On day two, we took the metro #4 line south to the right bank where the CEI offices are located for an introduction to the art and photography component of our program.
Waiting for us, were our two art instructors, Thomy Keats and Hélène Mourrier. Thomy, our resident camera guru, works throughout the year as a professional architecture photographer and member of a Paris-based street photography collective. Hélène, our art teacher and default group matriarch, is a prolific freelance artist and LGBTQI+ activist with a seemingly endless lineup of projects in various mediums.
Hélène and Thomy gave a brief introductory lesson on the principles of art and photography and passed out art supplies to each student: colored pencils, watercolors, painting gum, sketchbooks, and more. As we left CEI, we made a quick pit stop at Les Deux Magots, a legendary Parisian café known for its strong, bitter coffee and several cups of their delicious, albeit expensive, Chocolat Chaud des Deux Magots. Sufficiently caffeinated, we then walked to Le Centre Pompidou to attend a wonderful exhibition of American painter and iconoclast, David Hockney.
Following the exhibition, we took the metro to L’Arc de Triomphe and then to the Seine, Paris’ arterial river for a ride on a bateaux mouche, an ultra-touristy ferry boat. Despite the cold winds and drizzling rain, the students snapped some fantastic pictures of the riverbanks and the illuminated Eiffel Tour.
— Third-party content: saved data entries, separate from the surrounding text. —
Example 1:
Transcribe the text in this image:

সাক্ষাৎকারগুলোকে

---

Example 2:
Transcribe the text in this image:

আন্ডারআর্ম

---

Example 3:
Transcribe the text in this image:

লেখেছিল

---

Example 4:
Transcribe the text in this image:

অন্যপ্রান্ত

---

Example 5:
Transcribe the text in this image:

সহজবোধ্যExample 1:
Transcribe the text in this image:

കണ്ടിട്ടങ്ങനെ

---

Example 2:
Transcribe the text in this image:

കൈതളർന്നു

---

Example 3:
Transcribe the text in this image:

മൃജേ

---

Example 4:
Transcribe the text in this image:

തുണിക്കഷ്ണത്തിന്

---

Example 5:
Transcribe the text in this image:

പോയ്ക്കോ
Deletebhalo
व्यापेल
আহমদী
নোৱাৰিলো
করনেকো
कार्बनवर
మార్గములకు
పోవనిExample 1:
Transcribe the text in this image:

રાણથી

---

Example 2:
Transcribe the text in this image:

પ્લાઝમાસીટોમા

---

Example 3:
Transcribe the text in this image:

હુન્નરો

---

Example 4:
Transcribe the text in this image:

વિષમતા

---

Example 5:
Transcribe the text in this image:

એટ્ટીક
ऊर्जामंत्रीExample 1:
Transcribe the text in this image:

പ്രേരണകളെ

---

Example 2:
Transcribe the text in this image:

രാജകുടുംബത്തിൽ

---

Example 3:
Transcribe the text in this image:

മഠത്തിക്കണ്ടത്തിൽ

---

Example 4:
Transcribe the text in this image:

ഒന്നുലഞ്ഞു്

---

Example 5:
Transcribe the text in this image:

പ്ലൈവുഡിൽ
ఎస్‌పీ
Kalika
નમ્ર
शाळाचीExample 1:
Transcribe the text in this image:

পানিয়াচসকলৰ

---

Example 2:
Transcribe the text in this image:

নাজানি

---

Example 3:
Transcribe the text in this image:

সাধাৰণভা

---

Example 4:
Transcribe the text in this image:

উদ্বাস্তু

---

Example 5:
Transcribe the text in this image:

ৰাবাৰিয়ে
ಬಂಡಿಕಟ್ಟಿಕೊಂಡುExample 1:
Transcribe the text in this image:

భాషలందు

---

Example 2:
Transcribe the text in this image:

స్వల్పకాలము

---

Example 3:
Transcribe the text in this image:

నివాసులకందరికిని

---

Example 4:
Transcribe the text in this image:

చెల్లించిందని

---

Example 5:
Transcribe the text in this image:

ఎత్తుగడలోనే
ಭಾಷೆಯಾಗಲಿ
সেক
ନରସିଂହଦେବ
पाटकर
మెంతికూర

On our final morning in Paris we headed to the 19th arrondissement for a full day of art workshops with Thomy and Hélène. Half the group spent the morning with Thomy at a community arts center, where the students learned to develop black and white photos in a darkroom.
The other half accompanied Hélène to the Ecole National de Beaux-Arts to attend an open gallery event, showcasing the contemporary works of the school’s newest cohort. In the afternoon, the group switched activities to get the full experience. We ended our jam-packed day with a delicious meal at a Thai restaurant in the Marais neighborhood.
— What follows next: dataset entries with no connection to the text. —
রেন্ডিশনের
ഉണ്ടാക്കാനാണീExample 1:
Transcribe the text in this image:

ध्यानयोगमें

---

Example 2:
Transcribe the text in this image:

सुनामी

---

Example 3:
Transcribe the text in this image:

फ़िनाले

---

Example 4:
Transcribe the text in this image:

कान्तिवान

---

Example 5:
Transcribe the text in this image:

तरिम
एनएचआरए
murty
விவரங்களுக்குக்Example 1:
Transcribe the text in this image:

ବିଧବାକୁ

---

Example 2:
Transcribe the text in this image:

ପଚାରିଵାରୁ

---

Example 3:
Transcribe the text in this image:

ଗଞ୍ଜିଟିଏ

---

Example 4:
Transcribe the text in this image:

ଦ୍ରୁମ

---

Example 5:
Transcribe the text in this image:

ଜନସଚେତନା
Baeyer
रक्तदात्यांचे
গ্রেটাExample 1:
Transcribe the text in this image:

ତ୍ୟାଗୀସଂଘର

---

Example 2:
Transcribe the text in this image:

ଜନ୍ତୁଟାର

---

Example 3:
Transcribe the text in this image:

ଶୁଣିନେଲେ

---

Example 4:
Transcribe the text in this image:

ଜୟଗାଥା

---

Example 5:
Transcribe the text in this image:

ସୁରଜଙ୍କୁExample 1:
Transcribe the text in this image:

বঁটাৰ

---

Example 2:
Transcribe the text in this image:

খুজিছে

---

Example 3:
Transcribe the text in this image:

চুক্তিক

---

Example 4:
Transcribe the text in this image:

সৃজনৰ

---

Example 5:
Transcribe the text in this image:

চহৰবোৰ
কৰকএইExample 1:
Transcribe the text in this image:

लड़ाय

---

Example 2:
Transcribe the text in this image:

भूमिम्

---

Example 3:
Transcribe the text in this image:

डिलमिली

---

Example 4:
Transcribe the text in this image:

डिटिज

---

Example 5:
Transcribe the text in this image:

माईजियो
At 9am the next morning we said goodbye to Hotel Roubaix and Paris and boarded the bullet train towards the south of France to the provincial city of Aix-en-Provence.
Over the next three days Aix became our artistic and gastronomic playground. Our students took their learning to the street by navigating about town, snapping photos, sketching drawings, and ordering some of the best food France has to offer.
The following morning, we visited the former workshop of Cezanne, the famous 20th century impressionist known for painting many versions of Mont Ste. Victoire. That afternoon we explored the bizarre Fondation Vasarely – known for its hexagonal show rooms and massive optical illusion art installations.
We finished off our stay in Aix with a nice group dinner near Cathédrale Saint Sauveur before we made our walk back to Hotel Mozart to say ‘au revoir’ to Thomy and prepare for our departure from Aix.